Wohnungskrise? Überbevölkerung? Soziale Konflikte? Nicht in Bir Tawil – denn dieses rund 2000 Quadratkilometer grosse Stück Land zwischen Ägypten und dem Sudan ist bis heute unbewohnt und wird von keinem der beiden Länder beansprucht.

Die absurde Geschichte um Bir Tawil begann 1899, als Sudan und Ägypten in einem Abkommen bestimmten, dass der Landstrich Eigentum des Sudan wird. Im Gegenzug hätte Ägypten ein Gebiet namens Hala'ib erhalten, das allerdings viel grösser, fruchtbarer und rohstoffreicher ist als Bir Tawil. 

Drei Jahre später wurde ein neuer Vertrag aufgesetzt: Darin wurde Hala'ib dem Sudan zugesprochen, Bir Tawil sollte neu zu Ägypten gehören. Da aber beide Länder Hala'ib haben wollen, erkennen sie jeweils nur den Vertrag an, der ihnen Hala'ib zuspricht. Und so hat bis heute keines der beiden Länder Anspruch auf Bir Tawil erhoben, denn würden sie dies tun, würde es heissen, dass sie den Anspruch des anderen Landes auf Hala'ib anerkennen. 

2014 entstand das Königreich von Bir Tawil

Vor etwa neun Jahren kam ein US-Amerikaner auf die Idee, Bir Tawil zu seinem Königreich zu erklären. Jeremiah Heaton aus Abingdon im US-Staat Virginia wusste, dass seine kleine Tochter Emily davon träumte, Prinzessin zu werden. Also erklärte er Bir Tawil sein Eigen, rief sich selbst zum König aus und machte seine Tochter zur Thronfolgerin.

Am 16. Juni 2014 – an Emilys siebtem Geburtstag – setzte der Vater eine hausgemachte Familienflagge in den Boden in Bir Tawil. Während das Mädchen glücklich seine Krone trug, begannen aber für den Vater die Probleme. Über 15'000 Menschen überschwemmten ihn mit Nachrichten. Einige wollten Unternehmen gründen, andere interessierten sich für die Staatsbürgerschaft. 
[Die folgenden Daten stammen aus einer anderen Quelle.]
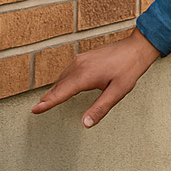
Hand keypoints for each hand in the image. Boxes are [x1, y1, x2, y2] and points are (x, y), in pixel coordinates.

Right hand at [31, 31, 161, 126]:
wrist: (137, 47)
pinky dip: (62, 81)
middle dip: (48, 98)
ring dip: (54, 89)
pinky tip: (62, 86)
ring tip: (46, 100)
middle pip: (58, 86)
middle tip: (37, 109)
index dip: (47, 103)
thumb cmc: (129, 68)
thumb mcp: (117, 92)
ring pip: (62, 78)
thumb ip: (100, 108)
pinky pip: (68, 72)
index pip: (61, 93)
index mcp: (85, 76)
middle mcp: (79, 66)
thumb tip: (86, 123)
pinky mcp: (84, 57)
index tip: (34, 110)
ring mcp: (80, 60)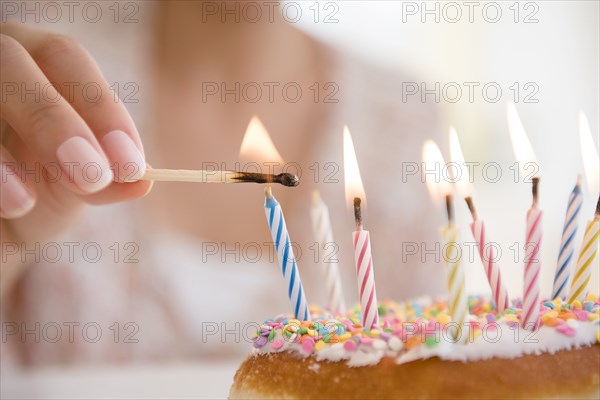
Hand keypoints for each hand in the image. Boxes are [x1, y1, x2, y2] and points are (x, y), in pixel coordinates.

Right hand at [0, 23, 151, 277]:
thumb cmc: (36, 190)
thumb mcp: (76, 185)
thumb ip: (107, 177)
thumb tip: (142, 180)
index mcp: (34, 61)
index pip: (66, 59)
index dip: (101, 108)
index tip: (129, 165)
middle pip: (12, 61)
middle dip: (53, 120)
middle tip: (91, 177)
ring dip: (2, 152)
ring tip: (24, 203)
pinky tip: (2, 204)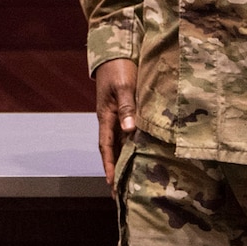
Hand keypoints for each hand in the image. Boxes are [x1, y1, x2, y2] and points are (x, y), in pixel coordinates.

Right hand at [94, 58, 137, 188]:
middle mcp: (110, 120)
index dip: (110, 166)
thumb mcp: (124, 86)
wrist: (115, 51)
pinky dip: (131, 148)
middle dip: (115, 171)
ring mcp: (117, 116)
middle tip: (121, 194)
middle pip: (111, 150)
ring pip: (119, 144)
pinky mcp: (125, 111)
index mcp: (106, 116)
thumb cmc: (118, 68)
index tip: (113, 185)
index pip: (106, 146)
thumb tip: (129, 130)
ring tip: (131, 181)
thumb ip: (127, 107)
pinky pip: (127, 134)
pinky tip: (140, 156)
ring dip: (124, 162)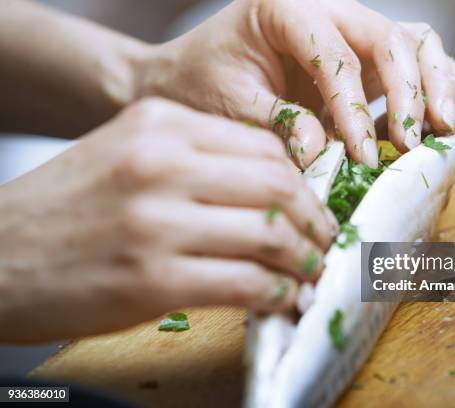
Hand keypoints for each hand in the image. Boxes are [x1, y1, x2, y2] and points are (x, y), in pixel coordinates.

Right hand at [0, 98, 335, 342]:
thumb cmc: (67, 206)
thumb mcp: (128, 154)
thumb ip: (197, 162)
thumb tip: (272, 193)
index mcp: (161, 125)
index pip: (265, 146)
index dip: (305, 181)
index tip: (315, 206)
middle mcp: (162, 164)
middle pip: (279, 185)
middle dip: (316, 220)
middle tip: (325, 241)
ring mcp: (158, 222)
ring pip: (271, 235)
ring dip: (304, 260)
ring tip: (309, 274)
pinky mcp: (153, 280)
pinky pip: (244, 283)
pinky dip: (275, 294)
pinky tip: (280, 300)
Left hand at [139, 0, 454, 167]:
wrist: (190, 74)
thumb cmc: (202, 83)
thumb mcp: (228, 103)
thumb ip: (276, 123)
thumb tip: (323, 151)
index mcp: (285, 8)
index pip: (335, 55)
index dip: (353, 107)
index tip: (362, 155)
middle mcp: (325, 9)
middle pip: (388, 38)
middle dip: (409, 92)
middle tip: (411, 140)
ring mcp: (347, 30)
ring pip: (412, 40)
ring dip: (435, 82)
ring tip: (444, 123)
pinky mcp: (359, 56)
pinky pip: (411, 56)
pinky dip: (438, 78)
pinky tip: (454, 104)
«Investoren» wollten Bir-Tawil-Pässe für 20’000 Dollar verkaufen

Kurze Zeit später führte Heaton sogar Gespräche mit General Mike Flynn, Trumps ehemaligem nationalen Sicherheitsberater. Flynn plante, in Bir Tawil einen US-Luftwaffenstützpunkt zu errichten, von dem aus Drohnenangriffe auf Terroristen geflogen werden könnten. Heaton war nicht ganz abgetan von der Idee. Doch seine Hoffnungen, an einem offiziellen Projekt des Weissen Hauses teilzunehmen, wurden zunichtegemacht, als General Flynn einige Wochen später gefeuert wurde. 
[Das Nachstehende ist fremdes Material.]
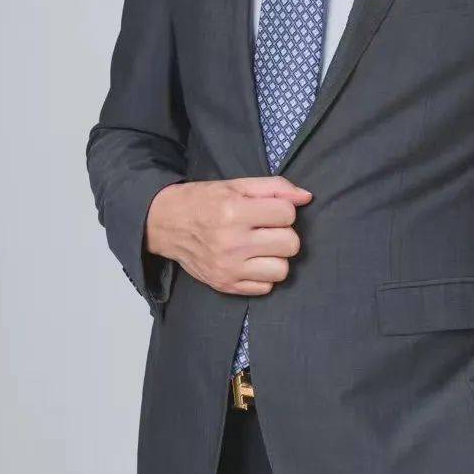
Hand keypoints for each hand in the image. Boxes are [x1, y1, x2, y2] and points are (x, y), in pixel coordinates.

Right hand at [145, 175, 312, 292]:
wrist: (166, 224)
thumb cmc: (204, 201)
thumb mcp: (236, 185)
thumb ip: (274, 187)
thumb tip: (306, 197)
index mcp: (234, 212)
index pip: (288, 214)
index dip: (282, 209)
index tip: (268, 210)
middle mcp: (231, 243)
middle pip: (290, 244)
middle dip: (283, 233)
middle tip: (266, 229)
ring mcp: (228, 268)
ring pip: (282, 270)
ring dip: (276, 257)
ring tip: (260, 247)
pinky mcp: (225, 285)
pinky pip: (265, 287)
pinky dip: (263, 275)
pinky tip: (250, 261)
Als Nächstes interessierten sich chinesische Investoren für Heatons «Königreich». Sie stellten ihm ein Bauprojekt für eine Stadt samt Solaranlage vor – doch es war alles nur Betrug. Die Investoren planten eigentlich, gefälschte Pässe an verzweifelte Chinesen für 20'000 Dollar pro Kopf zu verkaufen. Heaton kam der Sache auf die Spur und informierte das FBI. Enttäuscht und auch etwas angeschlagen kehrte er schliesslich nach Virginia zurück. Sein Abenteuer hatte ihn inzwischen um die 50'000 Dollar gekostet.

Den Dokfilm «The King of North Sudan», der Heatons Geschichte erzählt, gibt es seit letztem Sommer auf Streaming-Plattformen zu sehen.